Named after Songtsen Gampo, the Tibetan King who introduced Buddhism to the "roof of the world", this homey spot has plenty of comfy seating to gorge on Tibetan eats.
Everything on this extensive menu is made in-house—from the baklep bread ($1.25 each) to the thukpa noodle soup ($7.99 a bowl)—and the best part is that everything is cheap.
There's even free Tibetan tea on tap.
I've never tried shabalay before, and it might be my new favourite thing.
These crispy pockets, which are described as beef patties and look like empanadas, run $7.99 for five pieces.
You really can't go wrong with a deep fried turnover with meat. With a thin, crispy dough similar to panzerotti, the beef inside has a texture akin to kebabs.
Baskets of momos come with 10 dumplings, steamed fresh in the restaurant's tiny back kitchen and served with a delicious Indian pickle hot sauce.

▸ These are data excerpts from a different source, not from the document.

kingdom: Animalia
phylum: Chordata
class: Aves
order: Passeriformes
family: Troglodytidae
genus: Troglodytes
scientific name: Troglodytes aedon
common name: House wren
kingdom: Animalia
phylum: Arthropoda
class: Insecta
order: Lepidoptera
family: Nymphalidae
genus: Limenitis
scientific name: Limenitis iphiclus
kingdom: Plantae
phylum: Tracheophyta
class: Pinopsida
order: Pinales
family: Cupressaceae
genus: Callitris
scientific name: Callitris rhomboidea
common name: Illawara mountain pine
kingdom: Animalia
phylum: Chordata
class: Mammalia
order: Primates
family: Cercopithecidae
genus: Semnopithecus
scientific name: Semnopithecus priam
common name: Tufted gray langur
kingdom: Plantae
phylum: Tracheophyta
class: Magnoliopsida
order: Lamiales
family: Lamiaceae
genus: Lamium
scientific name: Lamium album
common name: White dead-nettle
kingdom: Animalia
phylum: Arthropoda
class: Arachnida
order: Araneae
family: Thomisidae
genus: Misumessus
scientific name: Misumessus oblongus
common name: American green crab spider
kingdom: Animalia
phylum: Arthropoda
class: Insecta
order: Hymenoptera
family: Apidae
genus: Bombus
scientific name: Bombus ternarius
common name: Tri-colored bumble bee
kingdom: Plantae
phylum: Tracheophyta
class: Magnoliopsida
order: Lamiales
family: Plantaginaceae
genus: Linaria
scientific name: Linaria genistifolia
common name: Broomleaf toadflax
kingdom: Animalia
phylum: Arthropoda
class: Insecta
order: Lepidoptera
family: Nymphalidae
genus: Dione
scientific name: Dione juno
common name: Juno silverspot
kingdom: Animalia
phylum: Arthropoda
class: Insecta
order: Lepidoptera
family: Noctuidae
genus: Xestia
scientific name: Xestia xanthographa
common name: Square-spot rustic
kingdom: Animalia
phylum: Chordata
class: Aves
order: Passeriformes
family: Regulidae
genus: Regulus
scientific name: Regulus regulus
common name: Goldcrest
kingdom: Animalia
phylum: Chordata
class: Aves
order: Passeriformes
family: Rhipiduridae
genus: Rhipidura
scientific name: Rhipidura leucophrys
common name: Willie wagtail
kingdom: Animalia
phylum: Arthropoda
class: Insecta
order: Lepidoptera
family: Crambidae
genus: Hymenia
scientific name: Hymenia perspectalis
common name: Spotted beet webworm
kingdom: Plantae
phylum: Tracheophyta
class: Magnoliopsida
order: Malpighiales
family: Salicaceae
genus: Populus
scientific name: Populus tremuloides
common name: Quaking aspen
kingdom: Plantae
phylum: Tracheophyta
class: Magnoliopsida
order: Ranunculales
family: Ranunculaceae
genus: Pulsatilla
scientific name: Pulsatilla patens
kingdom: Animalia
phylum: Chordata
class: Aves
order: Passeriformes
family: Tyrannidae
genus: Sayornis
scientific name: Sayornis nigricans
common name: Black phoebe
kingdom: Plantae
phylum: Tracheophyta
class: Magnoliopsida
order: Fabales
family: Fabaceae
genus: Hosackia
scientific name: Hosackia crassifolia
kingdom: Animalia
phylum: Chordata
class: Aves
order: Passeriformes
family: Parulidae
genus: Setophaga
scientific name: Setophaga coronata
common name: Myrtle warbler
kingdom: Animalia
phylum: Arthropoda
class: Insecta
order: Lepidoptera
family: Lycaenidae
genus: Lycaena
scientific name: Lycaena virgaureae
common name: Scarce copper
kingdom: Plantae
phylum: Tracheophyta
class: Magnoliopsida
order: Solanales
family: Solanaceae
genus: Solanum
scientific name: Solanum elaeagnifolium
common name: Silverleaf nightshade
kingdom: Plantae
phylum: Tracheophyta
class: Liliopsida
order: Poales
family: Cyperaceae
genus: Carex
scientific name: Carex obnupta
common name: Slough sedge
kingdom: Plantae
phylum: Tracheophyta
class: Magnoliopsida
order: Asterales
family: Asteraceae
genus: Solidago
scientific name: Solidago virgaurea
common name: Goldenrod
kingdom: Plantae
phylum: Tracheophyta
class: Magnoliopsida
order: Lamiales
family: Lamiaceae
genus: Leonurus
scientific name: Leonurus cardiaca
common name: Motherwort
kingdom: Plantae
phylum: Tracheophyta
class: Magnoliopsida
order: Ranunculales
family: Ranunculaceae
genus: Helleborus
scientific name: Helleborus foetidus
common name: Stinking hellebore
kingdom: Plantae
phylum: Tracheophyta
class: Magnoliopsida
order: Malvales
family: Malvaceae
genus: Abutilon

Juicy beef momos with cilantro, cabbage, and onions, are only $6.99; chicken and veggie ones are $7.99.
Order the mokthuk ($7.99) and you'll get nine beef momos in a bone broth.
A vegetarian thali platter is only $8.99, and comes with rice, channa, aloo dal, and a crispy papad for dipping.
Beef churue ($8.99) is an interesting soup dish made with beef and a cheese-based broth, served with a side of rice.
The dish uses parmesan to add a salty flavour to the meaty broth, and comes with wood ear fungus and potatoes. It's another favourite for me.
Mango lassis come in takeout cups; there's also fruit-infused water to wash it all down.